Triple-negative breast cancers (TNBCs) are estrogen receptor, progesterone receptor, and HER2 receptor-negative subtypes of breast cancers that show the worst prognoses and lack targeted therapies. Here, we have coupled the screening of ∼400 anticancer agents that are under development or in the clinic with chemoproteomic and metabolomic profiling to identify novel metabolic mechanisms for agents that impair TNBC pathogenicity. We identify 20 anticancer compounds that significantly impaired cell survival across multiple types of TNBC cells. Among these 20 leads, the phytoestrogenic natural product licochalcone A was of interest, since TNBCs are unresponsive to estrogenic therapies, indicating that licochalcone A was likely acting through another target. Using chemoproteomic profiling approaches, we reveal that licochalcone A impairs TNBC pathogenicity, not through modulating estrogen receptor activity but rather through inhibiting prostaglandin reductase 1, a metabolic enzyme involved in leukotriene B4 inactivation. We also more broadly performed metabolomic profiling to map additional metabolic mechanisms of compounds that impair TNBC pathogenicity. Overlaying lipidomic profiling with drug responses, we find that deubiquitinase inhibitors cause dramatic elevations in acyl carnitine levels, which impair mitochondrial respiration and contribute to TNBC pathogenic impairments. We thus put forth two unique metabolic nodes that are targeted by drugs or drug candidates that impair TNBC pathogenicity. Our results also showcase the utility of coupling drug screens with chemoproteomic and metabolomic profiling to uncover unique metabolic drivers of TNBC pathogenicity.

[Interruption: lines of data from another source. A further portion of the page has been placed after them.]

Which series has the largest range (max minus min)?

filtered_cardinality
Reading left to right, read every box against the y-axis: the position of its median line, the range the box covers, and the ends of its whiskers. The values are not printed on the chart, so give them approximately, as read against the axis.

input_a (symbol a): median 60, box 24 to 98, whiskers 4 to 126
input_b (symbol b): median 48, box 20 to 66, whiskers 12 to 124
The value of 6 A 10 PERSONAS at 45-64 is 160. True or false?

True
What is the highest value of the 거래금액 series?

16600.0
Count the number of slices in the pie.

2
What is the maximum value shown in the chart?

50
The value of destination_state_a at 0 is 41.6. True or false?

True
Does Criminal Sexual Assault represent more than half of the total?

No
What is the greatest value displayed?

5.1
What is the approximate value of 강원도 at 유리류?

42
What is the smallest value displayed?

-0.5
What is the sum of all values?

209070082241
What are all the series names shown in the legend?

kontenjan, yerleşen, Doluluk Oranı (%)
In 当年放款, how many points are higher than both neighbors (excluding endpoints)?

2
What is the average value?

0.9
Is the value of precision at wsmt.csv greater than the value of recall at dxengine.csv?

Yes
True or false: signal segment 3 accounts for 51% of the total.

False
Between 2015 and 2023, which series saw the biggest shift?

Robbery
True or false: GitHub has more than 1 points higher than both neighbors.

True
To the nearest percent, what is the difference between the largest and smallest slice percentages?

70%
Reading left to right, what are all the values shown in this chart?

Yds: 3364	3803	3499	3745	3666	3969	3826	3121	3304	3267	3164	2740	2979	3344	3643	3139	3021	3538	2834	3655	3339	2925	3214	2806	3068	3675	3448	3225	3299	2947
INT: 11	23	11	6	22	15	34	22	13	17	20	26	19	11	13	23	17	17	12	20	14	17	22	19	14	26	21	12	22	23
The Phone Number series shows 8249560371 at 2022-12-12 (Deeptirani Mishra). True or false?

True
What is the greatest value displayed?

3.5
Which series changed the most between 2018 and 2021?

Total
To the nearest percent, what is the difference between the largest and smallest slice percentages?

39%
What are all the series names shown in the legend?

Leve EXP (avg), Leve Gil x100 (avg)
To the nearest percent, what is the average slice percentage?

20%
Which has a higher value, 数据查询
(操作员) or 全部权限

三阴性乳腺癌（Triple-negative breast cancers, TNBCs）是雌激素受体、孕激素受体及人表皮生长因子受体2（HER2）均呈阴性的乳腺癌亚型，其预后最差且缺乏靶向治疗手段。本研究将针对约400种在研或临床在用的抗肿瘤药物的筛选，与化学蛋白质组学、代谢组学分析相结合，旨在揭示能够削弱三阴性乳腺癌致病能力的药物的新型代谢机制。我们筛选得到20种可显著抑制多种三阴性乳腺癌细胞存活的抗肿瘤化合物。在这20种候选化合物中，植物雌激素类天然产物甘草查尔酮A（licochalcone A）引起了我们的关注：由于三阴性乳腺癌对雌激素疗法无应答，提示甘草查尔酮A的作用机制可能并非通过雌激素通路。借助化学蛋白质组学分析手段，我们发现甘草查尔酮A并非通过调控雌激素受体活性，而是通过抑制前列腺素还原酶1——一种参与白三烯B4灭活的代谢酶——来削弱三阴性乳腺癌的致病能力。此外，我们还开展了更广泛的代谢组学分析，以绘制其他可削弱三阴性乳腺癌致病能力的化合物的代谢作用机制图谱。将脂质组学分析结果与药物响应数据进行整合后，我们发现去泛素化酶抑制剂可显著升高酰基肉碱水平，该过程会损伤线粒体呼吸功能，并参与削弱三阴性乳腺癌的致病能力。综上，本研究明确了两类可被削弱三阴性乳腺癌致病能力的药物/候选药物靶向的独特代谢节点。本研究结果同时证实，将药物筛选与化学蛋白质组学、代谢组学分析相结合的策略，可有效揭示三阴性乳腺癌致病能力的新型代谢驱动因素。